SOURCE MATERIAL Block Start
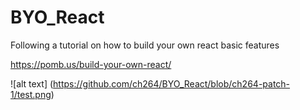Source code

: # BYO_React

Following a tutorial on how to build your own react basic features

https://pomb.us/build-your-own-react/

![alt text] (https://github.com/ch264/BYO_React/blob/ch264-patch-1/test.png)
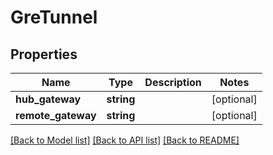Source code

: # GreTunnel

## Properties
Name | Type | Description | Notes
------------ | ------------- | ------------- | -------------
**hub_gateway** | **string** |  | [optional] 
**remote_gateway** | **string** |  | [optional] 

[[Back to Model list]](../README.md#documentation-for-models) [[Back to API list]](../README.md#documentation-for-api-endpoints) [[Back to README]](../README.md)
SOURCE MATERIAL Block End
## YOUR OBJECTIVE
Output every record above verbatim, excluding images.

## EXERCISE RESULT
Source code

: # BYO_React

Following a tutorial on how to build your own react basic features

https://pomb.us/build-your-own-react/

![alt text] (https://github.com/ch264/BYO_React/blob/ch264-patch-1/test.png)
Source code

: # GreTunnel

## Properties
Name | Type | Description | Notes
------------ | ------------- | ------------- | -------------
**hub_gateway** | **string** |  | [optional] 
**remote_gateway** | **string** |  | [optional] 

[[Back to Model list]](../README.md#documentation-for-models) [[Back to API list]](../README.md#documentation-for-api-endpoints) [[Back to README]](../README.md)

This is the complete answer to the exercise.